→ Data records
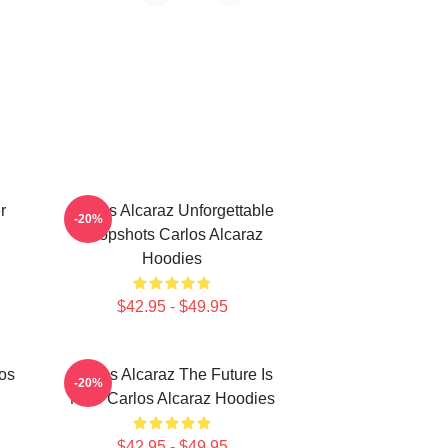
r
Carlos Alcaraz Unforgettable
-20%
Dropshots Carlos Alcaraz
Hoodies
$42.95 - $49.95
los
Carlos Alcaraz The Future Is
-20%
Now Carlos Alcaraz Hoodies
$42.95 - $49.95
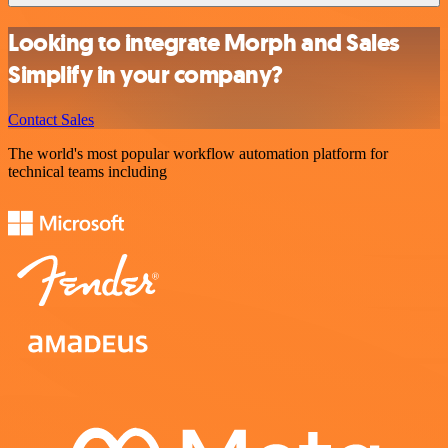
Looking to integrate Morph and Sales
Simplify in your company?
Contact Sales
The world's most popular workflow automation platform for
technical teams including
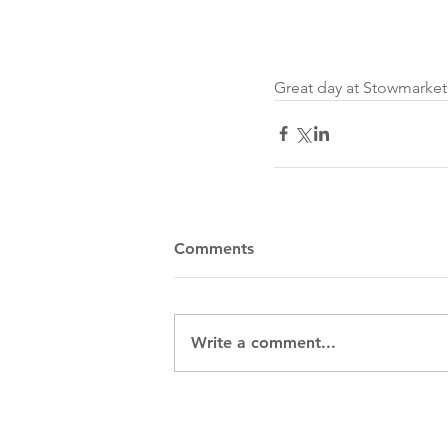
Great day at Stowmarket 
Comments
Write a comment...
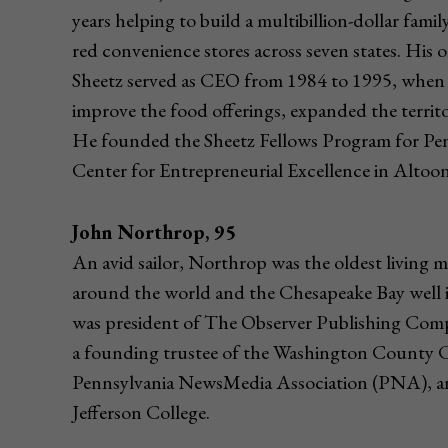
years helping to build a multibillion-dollar fam
red convenience stores across seven states. Hi
Sheetz served as CEO from 1984 to 1995, when 
improve the food offerings, expanded the territo
He founded the Sheetz Fellows Program for Pen
Center for Entrepreneurial Excellence in Altoon
John Northrop, 95
An avid sailor, Northrop was the oldest living 
around the world and the Chesapeake Bay well i
was president of The Observer Publishing Com
a founding trustee of the Washington County C
Pennsylvania NewsMedia Association (PNA), a
Jefferson College.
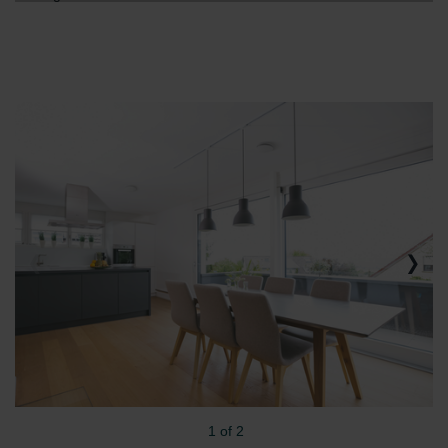
1 of 2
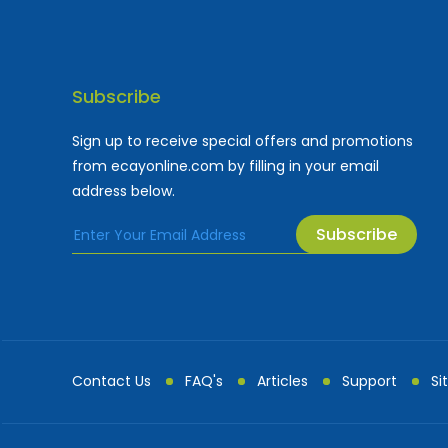
Subscribe
Sign up to receive special offers and promotions
from ecayonline.com by filling in your email
address below.
Subscribe
Cayman Islands most
Fe
Contact Us
FAQ's
Articles
Support
Si
Advertising and Mark...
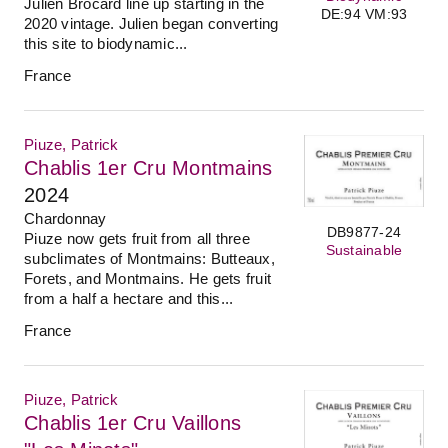
Julien Brocard line up starting in the
DE:94 VM:93
2020 vintage. Julien began converting
this site to biodynamic...
France
Piuze, Patrick
Chablis 1er Cru Montmains
2024
Chardonnay
DB9877-24
Piuze now gets fruit from all three
Sustainable
subclimates of Montmains: Butteaux,
Forets, and Montmains. He gets fruit
from a half a hectare and this...
France
Piuze, Patrick
Chablis 1er Cru Vaillons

→ Exercise brief
Please write the material out again exactly as shown above, minus any pictures.

→ Answer space
r
Carlos Alcaraz Unforgettable
-20%
Dropshots Carlos Alcaraz
Hoodies
$42.95 - $49.95
los
Carlos Alcaraz The Future Is
-20%
Now Carlos Alcaraz Hoodies
$42.95 - $49.95
Looking to integrate Morph and Sales
Simplify in your company?
Contact Sales
The world's most popular workflow automation platform for
technical teams including
Great day at Stowmarket 
Comments
Write a comment...
years helping to build a multibillion-dollar fam
red convenience stores across seven states. Hi
Sheetz served as CEO from 1984 to 1995, when 
improve the food offerings, expanded the territo
He founded the Sheetz Fellows Program for Pen
Center for Entrepreneurial Excellence in Altoon
John Northrop, 95
An avid sailor, Northrop was the oldest living 
around the world and the Chesapeake Bay well i
was president of The Observer Publishing Com
a founding trustee of the Washington County C
Pennsylvania NewsMedia Association (PNA), a
Jefferson College.
1 of 2
Subscribe
Sign up to receive special offers and promotions
from ecayonline.com by filling in your email
address below.
Subscribe
Cayman Islands most
Fe
Contact Us
FAQ's
Articles
Support
Si
Advertising and Mark...
Julien Brocard line up starting in the
DE:94 VM:93
2020 vintage. Julien began converting
this site to biodynamic...
France
Piuze, Patrick
Chablis 1er Cru Montmains
2024
Chardonnay
DB9877-24
Piuze now gets fruit from all three
Sustainable
subclimates of Montmains: Butteaux,
Forets, and Montmains. He gets fruit
from a half a hectare and this...
France
Piuze, Patrick
Chablis 1er Cru Vaillons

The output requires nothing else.